> WHAT TO PRODUCE: The listing should be returned in its entirety, exactly as given.

> EXTRACTED RECORDS:
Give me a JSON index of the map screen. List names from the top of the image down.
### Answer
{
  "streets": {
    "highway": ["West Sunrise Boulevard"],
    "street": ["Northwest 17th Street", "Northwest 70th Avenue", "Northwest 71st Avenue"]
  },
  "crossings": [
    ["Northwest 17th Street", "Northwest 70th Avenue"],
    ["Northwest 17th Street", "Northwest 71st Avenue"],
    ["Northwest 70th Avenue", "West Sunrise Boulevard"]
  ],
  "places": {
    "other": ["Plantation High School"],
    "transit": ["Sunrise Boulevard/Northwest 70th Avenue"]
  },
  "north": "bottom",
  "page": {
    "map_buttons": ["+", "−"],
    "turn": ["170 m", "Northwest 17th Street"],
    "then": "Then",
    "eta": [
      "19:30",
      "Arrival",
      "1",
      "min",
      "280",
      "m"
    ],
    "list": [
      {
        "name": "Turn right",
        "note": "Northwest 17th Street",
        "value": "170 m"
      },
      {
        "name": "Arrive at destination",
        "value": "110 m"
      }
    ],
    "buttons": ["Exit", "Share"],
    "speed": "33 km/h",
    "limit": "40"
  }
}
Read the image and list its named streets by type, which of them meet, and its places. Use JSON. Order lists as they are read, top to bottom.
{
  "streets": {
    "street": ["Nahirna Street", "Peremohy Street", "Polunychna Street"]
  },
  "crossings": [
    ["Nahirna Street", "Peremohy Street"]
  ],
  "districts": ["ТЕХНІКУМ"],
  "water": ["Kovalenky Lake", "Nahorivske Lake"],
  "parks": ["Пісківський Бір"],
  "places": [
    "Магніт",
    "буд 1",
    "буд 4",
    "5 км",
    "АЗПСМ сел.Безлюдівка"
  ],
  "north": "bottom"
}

> RESPONSE:
Give me a JSON index of the map screen. List names from the top of the image down.
### Answer
{
  "streets": {
    "highway": ["West Sunrise Boulevard"],
    "street": ["Northwest 17th Street", "Northwest 70th Avenue", "Northwest 71st Avenue"]
  },
  "crossings": [
    ["Northwest 17th Street", "Northwest 70th Avenue"],
    ["Northwest 17th Street", "Northwest 71st Avenue"],
    ["Northwest 70th Avenue", "West Sunrise Boulevard"]
  ],
  "places": {
    "other": ["Plantation High School"],
    "transit": ["Sunrise Boulevard/Northwest 70th Avenue"]
  },
  "north": "bottom",
  "page": {
    "map_buttons": ["+", "−"],
    "turn": ["170 m", "Northwest 17th Street"],
    "then": "Then",
    "eta": [
      "19:30",
      "Arrival",
      "1",
      "min",
      "280",
      "m"
    ],
    "list": [
      {
        "name": "Turn right",
        "note": "Northwest 17th Street",
        "value": "170 m"
      },
      {
        "name": "Arrive at destination",
        "value": "110 m"
      }
    ],
    "buttons": ["Exit", "Share"],
    "speed": "33 km/h",
    "limit": "40"
  }
}
Read the image and list its named streets by type, which of them meet, and its places. Use JSON. Order lists as they are read, top to bottom.
{
  "streets": {
    "street": ["Nahirna Street", "Peremohy Street", "Polunychna Street"]
  },
  "crossings": [
    ["Nahirna Street", "Peremohy Street"]
  ],
  "districts": ["ТЕХНІКУМ"],
  "water": ["Kovalenky Lake", "Nahorivske Lake"],
  "parks": ["Пісківський Бір"],
  "places": [
    "Магніт",
    "буд 1",
    "буд 4",
    "5 км",
    "АЗПСМ сел.Безлюдівка"
  ],
  "north": "bottom"
}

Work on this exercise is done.